Un chercheur postdoctoral du Département trouve qu'accroître la durée des accords internationaux sur l'environnement peut en rendre la signature plus difficile

17 Octobre 2012
Bruno Nkuiya Mbakop, un chercheur postdoctoral du CREATE et accueilli par le Département, verra son article intitulé : « The Effects of the Length of the Period of Commitment on the Size of Stable International Environmental Agreements » publié prochainement dans la revue scientifique Dynamic Games and Applications. L’article peut être téléchargé en cliquant sur le lien : http://www.springerlink.com/content/x242188028047l50/ Sur le site du CREATE, il correspond au cahier de recherche 2012-7 qui a été déposé sur IDEAS :  http://ideas.repec.org/s/lvl/creacr.html Voici un résumé du papier.
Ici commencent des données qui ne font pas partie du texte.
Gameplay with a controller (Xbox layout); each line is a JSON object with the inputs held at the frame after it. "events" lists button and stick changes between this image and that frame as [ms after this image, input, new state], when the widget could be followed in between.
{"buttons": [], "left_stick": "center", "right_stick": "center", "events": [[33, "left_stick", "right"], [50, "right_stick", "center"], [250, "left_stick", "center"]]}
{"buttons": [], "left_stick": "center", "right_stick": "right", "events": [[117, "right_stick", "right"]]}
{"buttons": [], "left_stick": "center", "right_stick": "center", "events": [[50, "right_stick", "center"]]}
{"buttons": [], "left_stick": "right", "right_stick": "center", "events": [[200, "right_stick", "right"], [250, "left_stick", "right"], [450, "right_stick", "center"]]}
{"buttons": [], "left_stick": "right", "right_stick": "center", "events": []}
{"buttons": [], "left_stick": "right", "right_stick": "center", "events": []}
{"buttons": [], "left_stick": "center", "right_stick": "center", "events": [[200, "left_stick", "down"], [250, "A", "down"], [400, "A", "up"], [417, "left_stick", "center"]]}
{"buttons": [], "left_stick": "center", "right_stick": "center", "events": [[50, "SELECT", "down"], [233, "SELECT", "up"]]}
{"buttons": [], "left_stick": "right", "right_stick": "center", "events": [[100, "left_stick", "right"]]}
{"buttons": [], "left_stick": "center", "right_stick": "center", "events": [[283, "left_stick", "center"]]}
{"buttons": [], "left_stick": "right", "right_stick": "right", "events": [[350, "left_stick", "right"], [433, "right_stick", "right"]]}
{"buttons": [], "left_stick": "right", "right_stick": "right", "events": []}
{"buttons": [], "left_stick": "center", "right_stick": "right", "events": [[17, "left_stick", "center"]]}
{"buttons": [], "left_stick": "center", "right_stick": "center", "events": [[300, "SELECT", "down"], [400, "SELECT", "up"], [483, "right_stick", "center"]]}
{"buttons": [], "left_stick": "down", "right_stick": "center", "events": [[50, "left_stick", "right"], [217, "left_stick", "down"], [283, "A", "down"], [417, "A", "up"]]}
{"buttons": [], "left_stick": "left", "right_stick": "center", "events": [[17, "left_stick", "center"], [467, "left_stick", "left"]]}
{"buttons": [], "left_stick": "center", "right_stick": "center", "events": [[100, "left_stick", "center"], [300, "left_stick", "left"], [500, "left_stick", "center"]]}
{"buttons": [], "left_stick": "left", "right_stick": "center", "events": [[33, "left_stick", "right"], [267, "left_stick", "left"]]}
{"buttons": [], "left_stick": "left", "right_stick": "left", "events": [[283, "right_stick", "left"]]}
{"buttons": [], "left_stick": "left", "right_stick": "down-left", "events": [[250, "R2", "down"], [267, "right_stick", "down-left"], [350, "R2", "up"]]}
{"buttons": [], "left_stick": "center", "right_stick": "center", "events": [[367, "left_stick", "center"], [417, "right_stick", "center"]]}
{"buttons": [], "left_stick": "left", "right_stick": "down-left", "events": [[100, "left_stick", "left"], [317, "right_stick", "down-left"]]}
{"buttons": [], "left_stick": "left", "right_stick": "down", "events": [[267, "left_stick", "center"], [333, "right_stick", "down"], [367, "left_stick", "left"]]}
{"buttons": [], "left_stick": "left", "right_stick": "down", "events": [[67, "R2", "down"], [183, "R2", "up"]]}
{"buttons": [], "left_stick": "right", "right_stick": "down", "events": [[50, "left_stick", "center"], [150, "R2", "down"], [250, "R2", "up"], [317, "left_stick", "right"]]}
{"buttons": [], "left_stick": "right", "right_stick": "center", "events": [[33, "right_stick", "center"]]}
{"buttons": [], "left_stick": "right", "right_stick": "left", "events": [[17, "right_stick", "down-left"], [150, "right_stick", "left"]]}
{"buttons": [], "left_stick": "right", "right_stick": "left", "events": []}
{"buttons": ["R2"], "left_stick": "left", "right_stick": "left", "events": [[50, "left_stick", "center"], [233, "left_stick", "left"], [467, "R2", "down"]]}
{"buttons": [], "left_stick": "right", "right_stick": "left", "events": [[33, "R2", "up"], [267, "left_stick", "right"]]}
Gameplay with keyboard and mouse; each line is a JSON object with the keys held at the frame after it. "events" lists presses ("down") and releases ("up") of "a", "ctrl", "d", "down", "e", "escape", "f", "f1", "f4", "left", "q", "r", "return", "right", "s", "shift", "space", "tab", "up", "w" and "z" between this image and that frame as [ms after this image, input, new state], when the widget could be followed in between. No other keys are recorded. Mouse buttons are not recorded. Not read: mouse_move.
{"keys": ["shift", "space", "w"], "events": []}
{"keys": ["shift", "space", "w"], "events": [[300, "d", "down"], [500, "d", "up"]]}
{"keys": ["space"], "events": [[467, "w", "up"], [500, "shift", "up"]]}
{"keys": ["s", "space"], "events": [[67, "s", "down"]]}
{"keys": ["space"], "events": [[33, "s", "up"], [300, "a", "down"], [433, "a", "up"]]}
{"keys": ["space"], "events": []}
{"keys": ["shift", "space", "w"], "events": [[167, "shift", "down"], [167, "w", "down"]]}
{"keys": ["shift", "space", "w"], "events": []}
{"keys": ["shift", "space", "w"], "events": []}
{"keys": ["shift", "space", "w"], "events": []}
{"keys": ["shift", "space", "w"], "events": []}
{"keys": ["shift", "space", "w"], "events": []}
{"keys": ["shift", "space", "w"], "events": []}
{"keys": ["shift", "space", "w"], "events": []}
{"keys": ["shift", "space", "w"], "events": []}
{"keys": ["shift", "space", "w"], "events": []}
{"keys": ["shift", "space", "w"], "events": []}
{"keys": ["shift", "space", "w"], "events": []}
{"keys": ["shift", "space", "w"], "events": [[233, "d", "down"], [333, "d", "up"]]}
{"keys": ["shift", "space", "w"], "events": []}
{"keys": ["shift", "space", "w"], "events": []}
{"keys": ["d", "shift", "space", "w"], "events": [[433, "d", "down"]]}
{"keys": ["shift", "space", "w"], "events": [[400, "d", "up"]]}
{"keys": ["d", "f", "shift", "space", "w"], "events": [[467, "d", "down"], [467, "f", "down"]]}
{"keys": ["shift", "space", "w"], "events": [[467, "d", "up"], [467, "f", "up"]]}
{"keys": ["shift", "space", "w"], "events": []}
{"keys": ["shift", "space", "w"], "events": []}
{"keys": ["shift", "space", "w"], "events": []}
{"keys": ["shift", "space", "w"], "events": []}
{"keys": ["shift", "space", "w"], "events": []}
Ce papier étend  la classe des modèles dynamiques standards traitant des accords internationaux sur l'environnement au cas où la durée de la période d'engagement à de tels accords est un paramètre variable. Nous y étudions les évolutions dans le temps de la taille des coalitions stables, du stock de pollution et du taux d'émissions en fonction de la durée d'engagement. Nous prouvons que la longueur de la période d'engagement a un effet très significatif sur l'équilibre. À la période initiale, lorsque la  période d'engagement est augmentée, nous montrons numériquement que le gain potentiel de la coopération tend à diminuer réduisant l'incitation à ratifier les accords. Ces faits portent  à croire qu'il faudrait accorder une attention toute particulière au choix de la durée d'engagement lors de l'élaboration de tels accords internationaux.